Welcome to Part 2 in the series of “How to turn your Fruit Blocks into Pincushions”.
In Part 1 (here) we talked about how to do some basic “Quilt Math” to resize the fruit blocks found in Joanna’s FRUIT SALAD book [here] to get them to the size we need to make pincushions or bowl fillers. If you have been afraid of resizing blocks in the past, check out the post and give it a try!

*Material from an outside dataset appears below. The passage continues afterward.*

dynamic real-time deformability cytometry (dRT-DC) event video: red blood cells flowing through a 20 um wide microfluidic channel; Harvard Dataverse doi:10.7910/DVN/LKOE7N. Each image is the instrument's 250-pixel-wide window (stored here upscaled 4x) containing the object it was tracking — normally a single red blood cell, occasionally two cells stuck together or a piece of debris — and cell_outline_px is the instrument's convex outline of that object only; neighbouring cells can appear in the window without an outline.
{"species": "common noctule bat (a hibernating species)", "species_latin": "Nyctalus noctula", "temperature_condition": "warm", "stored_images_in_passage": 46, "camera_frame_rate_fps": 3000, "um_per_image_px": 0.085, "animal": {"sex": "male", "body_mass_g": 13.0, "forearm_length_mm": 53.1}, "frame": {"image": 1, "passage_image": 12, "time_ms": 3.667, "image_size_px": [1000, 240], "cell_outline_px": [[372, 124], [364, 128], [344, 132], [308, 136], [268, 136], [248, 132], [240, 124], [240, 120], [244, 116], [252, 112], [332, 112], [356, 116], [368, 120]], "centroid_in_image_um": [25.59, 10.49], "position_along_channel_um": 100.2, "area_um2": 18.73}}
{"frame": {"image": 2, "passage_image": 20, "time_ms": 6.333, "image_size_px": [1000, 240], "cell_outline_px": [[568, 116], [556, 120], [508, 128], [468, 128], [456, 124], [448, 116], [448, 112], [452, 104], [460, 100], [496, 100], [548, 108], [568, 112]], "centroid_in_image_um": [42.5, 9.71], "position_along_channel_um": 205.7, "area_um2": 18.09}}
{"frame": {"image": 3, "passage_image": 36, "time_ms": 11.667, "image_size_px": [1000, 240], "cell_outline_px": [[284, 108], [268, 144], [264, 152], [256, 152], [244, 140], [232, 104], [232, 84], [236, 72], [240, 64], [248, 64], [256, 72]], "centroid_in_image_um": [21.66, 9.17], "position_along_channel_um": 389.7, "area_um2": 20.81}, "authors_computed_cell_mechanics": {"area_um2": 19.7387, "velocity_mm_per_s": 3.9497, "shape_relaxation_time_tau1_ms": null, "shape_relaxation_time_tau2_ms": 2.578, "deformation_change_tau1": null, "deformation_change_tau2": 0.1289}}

You will be surprised at how many full-sized blocks can be easily made mini by cutting them down by half!
BASIC PINCUSHION ASSEMBLY
Joanna and I wanted to offer a few tips and tricks that we often use to finish off our pincushions/bowl fillers. As you start making some of your own, you will find even more tips and techniques that work for you. Here are a few of our favorites:
ADD A SMALL BORDER TO YOUR BLOCK
Even if you think your block is big enough as is, add a small border around the entire block. This will make sure that your design is visible in the center of your pincushion, and doesn’t get lost around the edges once stuffed and attached to the backing.
QUILT YOUR BLOCK AND YOUR BACKING TOO!
Adding a thin layer of Fusible batting to the top and backing of your project will not only help your pincushion look smooth and full, it will help protect the stuffing from coming out and to be distributed evenly throughout your pincushion. We like to quilt ours either with straight lines, a cross hatch, or a wide zig zag/serpentine stitch about ¼” apart.
Don’t forget the backing! Trust us, you will love the polished results!
ADD SOME EMBELLISHMENTS
To up the cuteness factor just a little bit, add some big stitch hand quilting, a button or charm accent or a small hang tag. I love to look for trims and antique buttons when I am at quilt shops or antique stores, and have a small stash to pull from. These small details pack a lot of punch!
UP YOUR SEAM ALLOWANCE TO ⅜” & USE THE BACK TRACK ON YOUR SEWING MACHINE
Because I border most of my pincushions, sewing with a 3/8” seam allowance doesn’t alter the design at all, and just reinforces the seams. When starting and stopping, I like to backtrack over my stitches for the first inch or so. This helps keep your stitches from pulling apart when you are trimming. This is especially important when you are working with little pieces like the ones in these pincushions.
CUT THOSE CORNERS & USE CHOPSTICKS OR ANY POINTY TOOL
To keep the corners looking square and not bowed out, you can give the inside corners of your project a quick snip. Combine this with using a chopstick or pencil eraser to poke out the corners, you will have perfect corners. If you have a turning tool, those are perfect!
STUFFING YOUR PINCUSHION
In order to keep the pincushions perfectly plump, I like to fill them with crushed walnut shells often found in pet stores as “lizard litter” or other reptile bedding. I purchased an inexpensive funnel and use that to help me scoop in the filling. Use a chopstick to help you evenly distribute your filling. Sometimes I will even add a small spoonful of dried lavender for an extra special touch. Just before you go to hand stitch your opening, add a small batting scrap or cotton batting. This will help keep your stuffing all in place and prevent it from seeping out.
NOTE: Crushed walnut shells can leave a slight residue on the outside of your pincushion. If you give it a quick dusting right away, it will come right off.
NOTE: Crushed walnut shells are a potential allergen. Please be sure to use a method of stuffing appropriate for your recipient if giving as a gift and adjust as needed.
WATCH YOUR CLOSURE
Spending a few extra minutes to find a matching thread, and hand stitching your project closed with an invisible stitch such as a ladder stitch make all the difference. If you are unfamiliar with a ladder stitch, a quick google search will offer many You tube tutorials.
Watch out! Your pincushion collection just might be getting a bit bigger as once you start making these little projects, you can’t stop! Enjoy!